> THE DATA
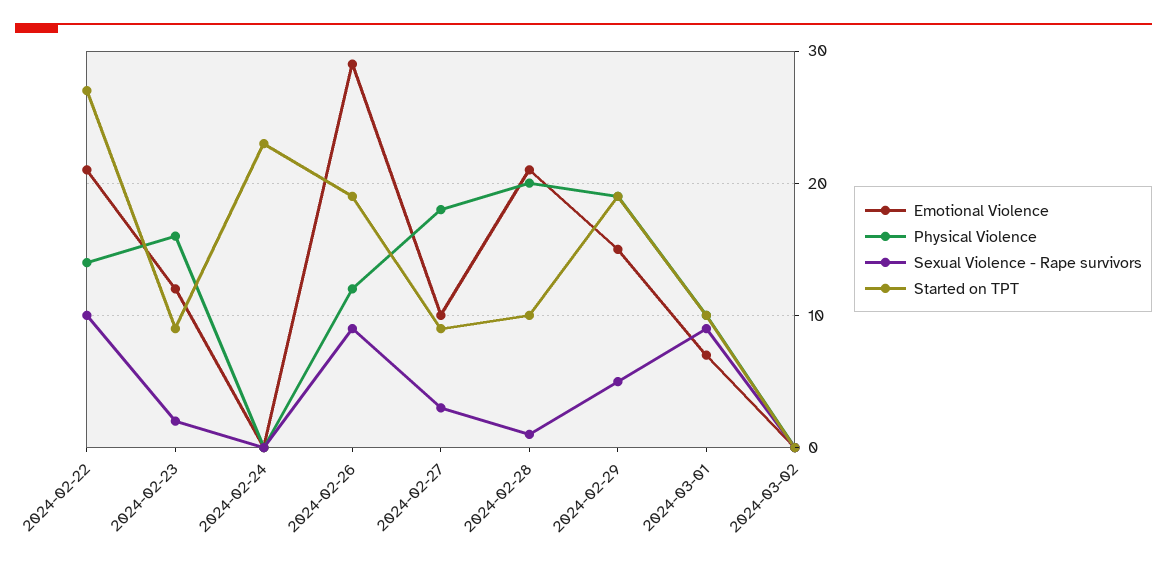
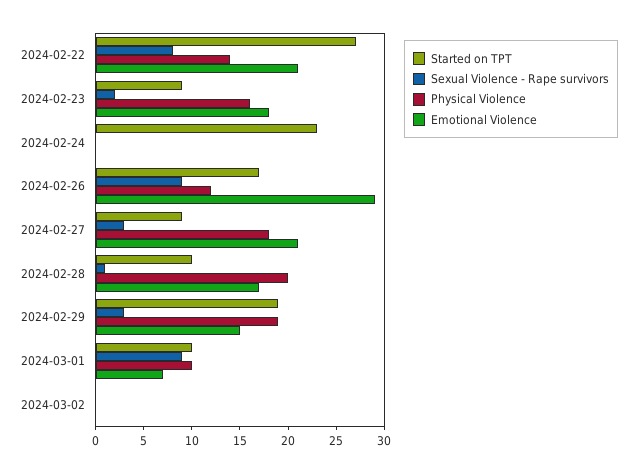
Sexual Violence - Rape survivors, 2024-02-22: 10 -> 8
Emotional Violence, 2024-02-23: 12 -> 18
Started on TPT, 2024-02-26: 19 -> 17
Emotional Violence, 2024-02-27: 10 -> 21
Emotional Violence, 2024-02-28: 21 -> 17
Sexual Violence - Rape survivors, 2024-02-29: 5 -> 3

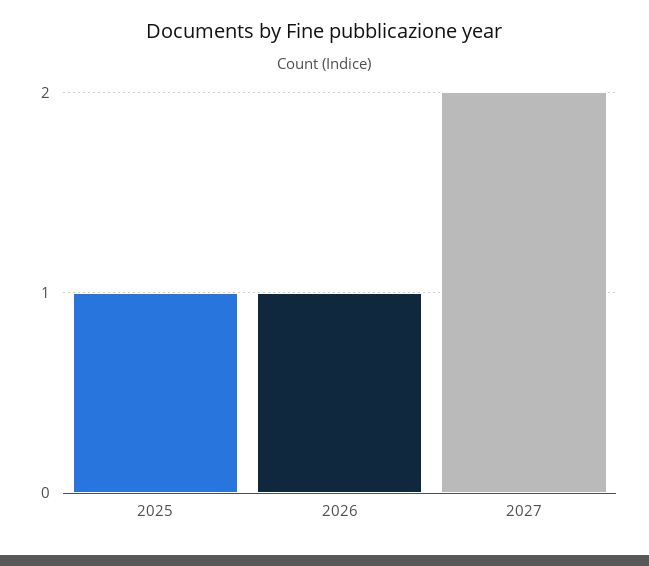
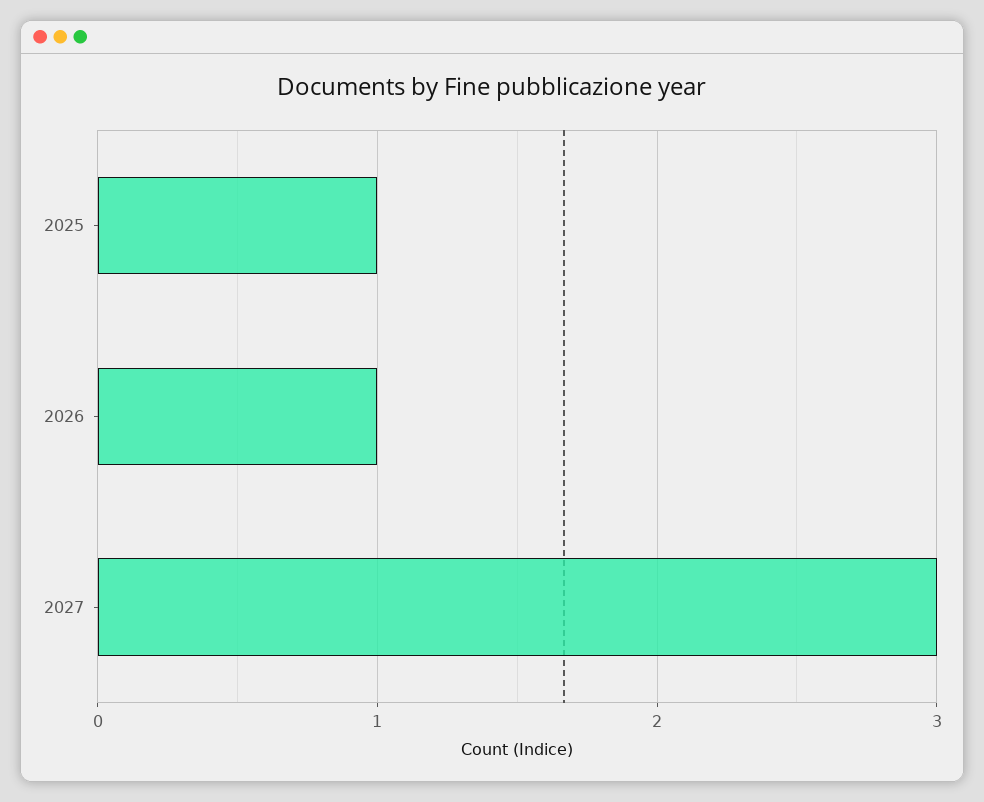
2027: 2 -> 3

> TRY IT
Where does "survivors" appear in the records above? Copy each line that holds it.

> ANSWER TO THE PROBLEM
Sexual Violence - Rape survivors, 2024-02-22: 10 -> 8
Sexual Violence - Rape survivors, 2024-02-29: 5 -> 3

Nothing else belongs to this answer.